The former editions of this dictionary have been in use for over 25 years as auxiliary material in class and in examinations. When the semi-bilingual dictionary first appeared, it was soon recognized to be far more useful than the monolingual OSD used in class previously, which had been hardly referred to by examinees or indeed by students in their regular lessons. Hitherto, students had tended to use a bilingual dictionary, but the advantages of the semi-bilingual type were immediately evident, with the explanations in simple English, i.e. the language of instruction in the communicative framework of the English curriculum and methodology, and the numerous examples (after all, “meaning lies in the context”)—features of the monolingual dictionary—but now also with the satisfying and confirming existence of the Hebrew translation of the headword.
This edition of the Oxford dictionary has been totally rewritten, taking into account advances in linguistics, teaching methodology and lexicography, and covering areas such as hi-tech in general and computers in particular, as well as business studies, the sciences and professions, education, literature and the arts, tourism and communication needs in general. The dictionary has over 47,000 references, and consists of: headwords; definitions, in English; parts of speech of the headwords, together with other grammatical information (countable/uncountable nouns, transitive/intransitive verbs, etc.); idioms; example phrases and sentences; the Hebrew translation of the headwords (and where necessary also of idiomatic expressions found in the example sentences); usage notes; opposites; synonyms; register and style (formal, informal, technical); charts, diagrams and pictures; appendices (irregular verbs, affixes, geographical names, expressions using numbers).
The definitions and examples are in British spelling, but the American equivalents are also given. Thus, faucet is given as the American equivalent of tap, both as part of the entry for tap and as a separate entry.
Raphael Gefen, Editor
It is possible that other SBDs appeared before, that have not come to my attention. Other dictionaries I have occasionally heard about turned out to be not semi-bilingual but rather, to use R.R.K. Hartmann’s term, “bilingualized”, in which not only the headword is translated, but the definitions and/or examples are translated as well.
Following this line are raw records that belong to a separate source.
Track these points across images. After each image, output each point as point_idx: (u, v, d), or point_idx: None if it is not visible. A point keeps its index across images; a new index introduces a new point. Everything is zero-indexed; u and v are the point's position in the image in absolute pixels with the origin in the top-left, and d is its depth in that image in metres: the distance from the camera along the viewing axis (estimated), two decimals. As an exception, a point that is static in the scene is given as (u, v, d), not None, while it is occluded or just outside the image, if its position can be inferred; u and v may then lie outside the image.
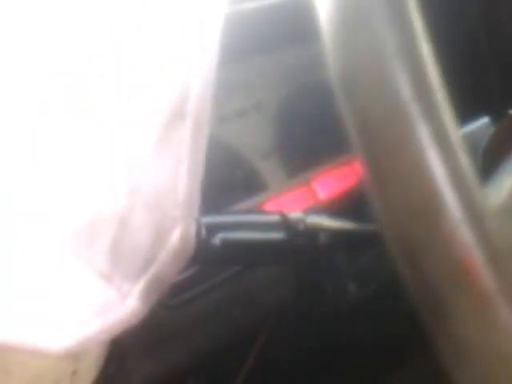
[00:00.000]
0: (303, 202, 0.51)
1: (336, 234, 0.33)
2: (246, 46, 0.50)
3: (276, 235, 0.32)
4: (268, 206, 0.50)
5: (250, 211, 0.42)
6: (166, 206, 0.29)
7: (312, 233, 0.32)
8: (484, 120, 0.47)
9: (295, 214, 0.33)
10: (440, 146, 0.20)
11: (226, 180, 0.52)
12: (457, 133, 0.21)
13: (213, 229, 0.31)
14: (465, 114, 0.50)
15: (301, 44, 0.54)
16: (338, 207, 0.51)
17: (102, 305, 0.30)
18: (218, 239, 0.31)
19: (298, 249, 0.32)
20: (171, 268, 0.29)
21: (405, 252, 0.21)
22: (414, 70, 0.21)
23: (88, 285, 0.32)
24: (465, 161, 0.21)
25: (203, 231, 0.31)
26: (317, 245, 0.32)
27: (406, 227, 0.21)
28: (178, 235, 0.28)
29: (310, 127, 0.55)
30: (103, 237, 0.32)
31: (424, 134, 0.20)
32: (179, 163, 0.29)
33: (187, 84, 0.30)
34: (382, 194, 0.21)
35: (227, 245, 0.31)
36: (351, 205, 0.49)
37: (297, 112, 0.55)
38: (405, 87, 0.21)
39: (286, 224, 0.32)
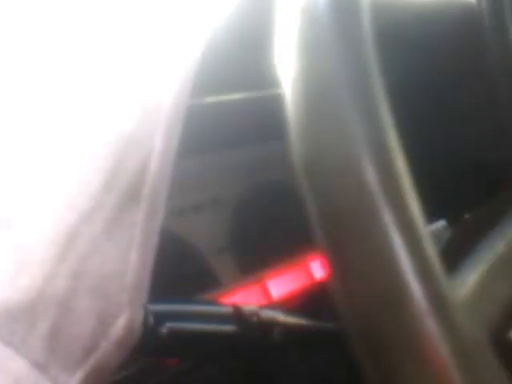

In Israel, the appearance of OSDHS and, in 1987, Harrap’s English Dictionary for Speakers of Arabic, marked the first official recognition of the use of the mother tongue in the foreign language classroom. The acceptance was so complete, that it has eventually become the only type of dictionary permitted in the English matriculation examinations, which are themselves geared to this dictionary. Monolingual dictionaries are not permitted in the school sytem at all, and bilingual dictionaries may be used by students at the lower level of matriculation.
OSDHS had over 50 reprintings of the first two editions (2e published in 1993). Its impact on pedagogical lexicography and English learners’ dictionaries goes well beyond Israel, in many countries and languages worldwide.